───── SUPPLIED MATERIAL

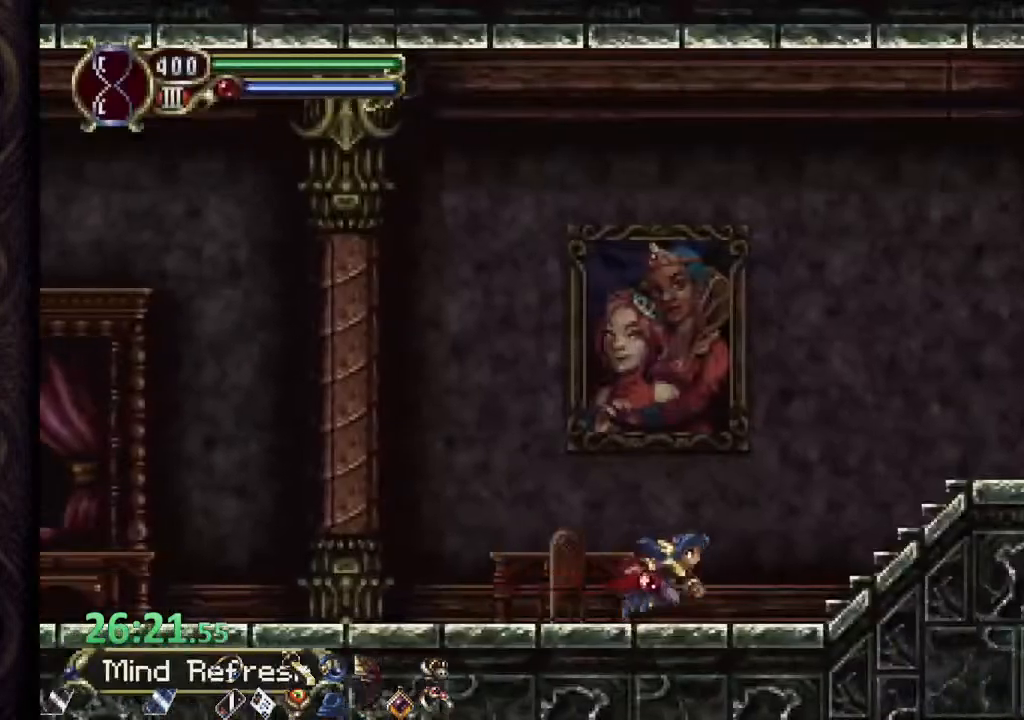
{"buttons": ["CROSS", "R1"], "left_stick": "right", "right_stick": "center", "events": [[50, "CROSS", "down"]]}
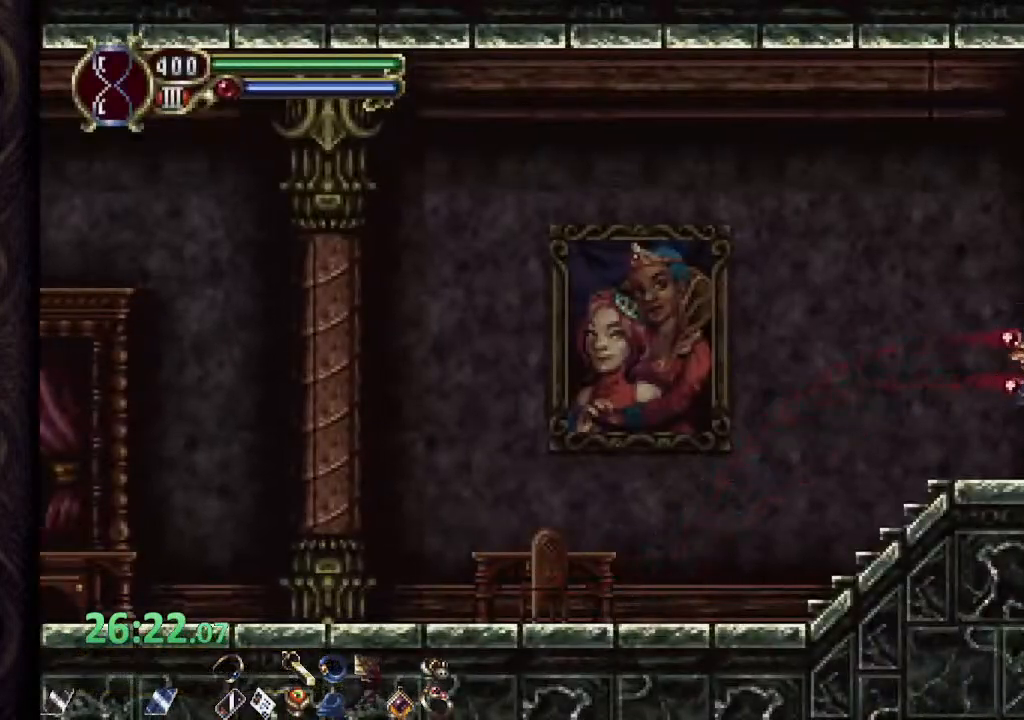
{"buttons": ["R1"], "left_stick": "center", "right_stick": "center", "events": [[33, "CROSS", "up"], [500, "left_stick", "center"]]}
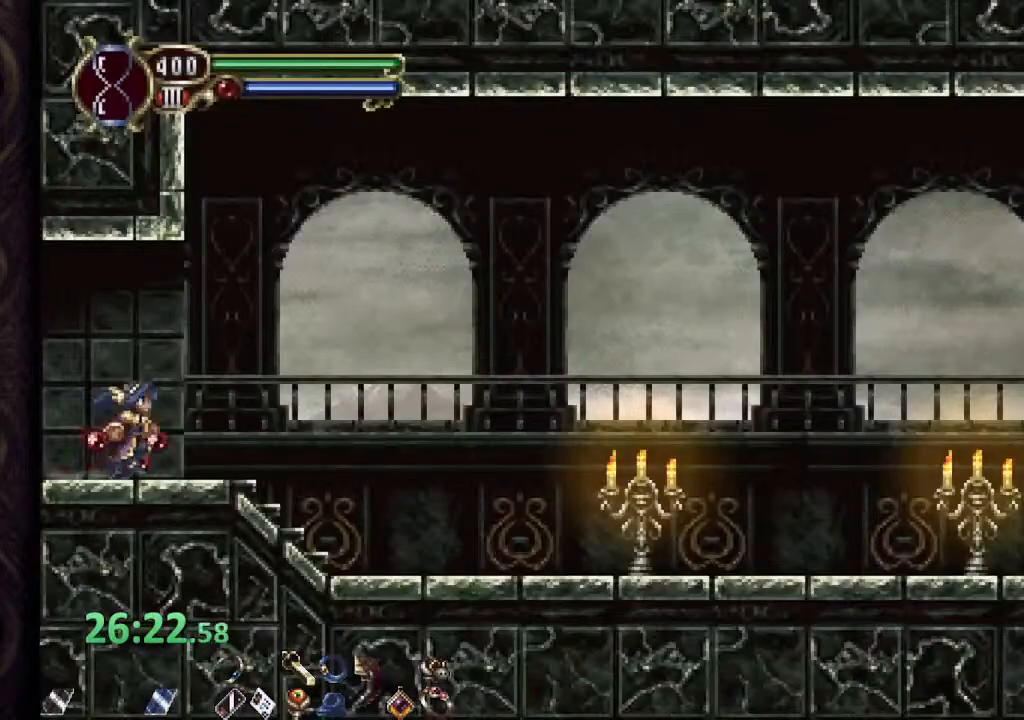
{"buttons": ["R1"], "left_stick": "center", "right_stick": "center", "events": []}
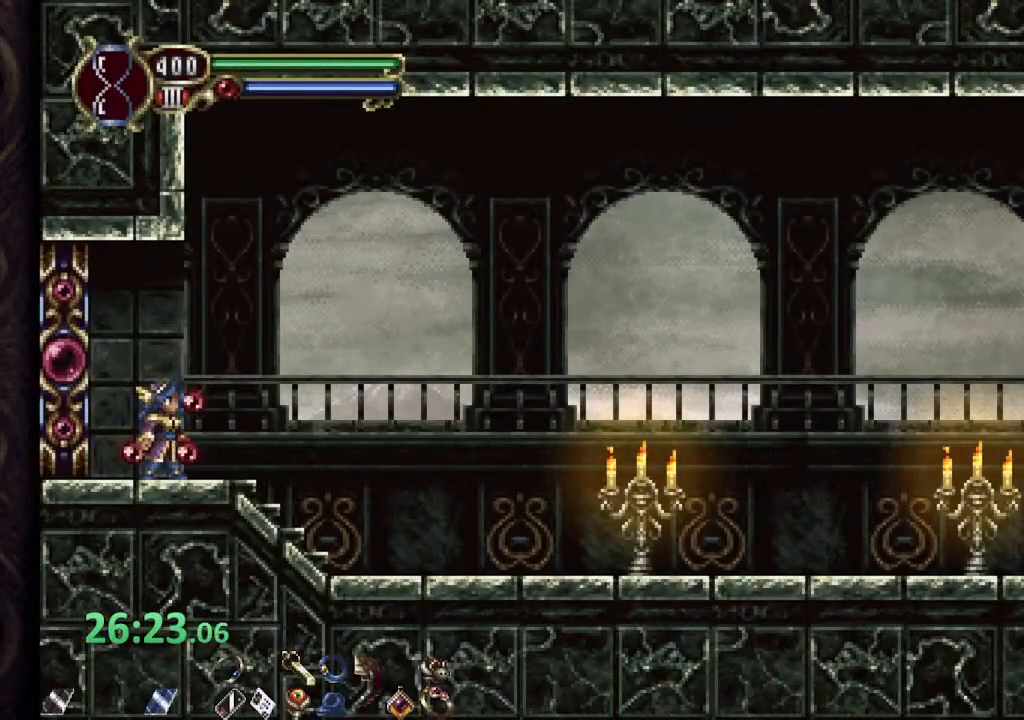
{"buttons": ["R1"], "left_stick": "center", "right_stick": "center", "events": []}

──────────

* TASK INSTRUCTIONS *
The whole listing above, minus its pictures, is what you should write out word for word.

* EXERCISE ANSWER *
{"buttons": ["CROSS", "R1"], "left_stick": "right", "right_stick": "center", "events": [[50, "CROSS", "down"]]}
{"buttons": ["R1"], "left_stick": "center", "right_stick": "center", "events": [[33, "CROSS", "up"], [500, "left_stick", "center"]]}
{"buttons": ["R1"], "left_stick": "center", "right_stick": "center", "events": []}
{"buttons": ["R1"], "left_stick": "center", "right_stick": "center", "events": []}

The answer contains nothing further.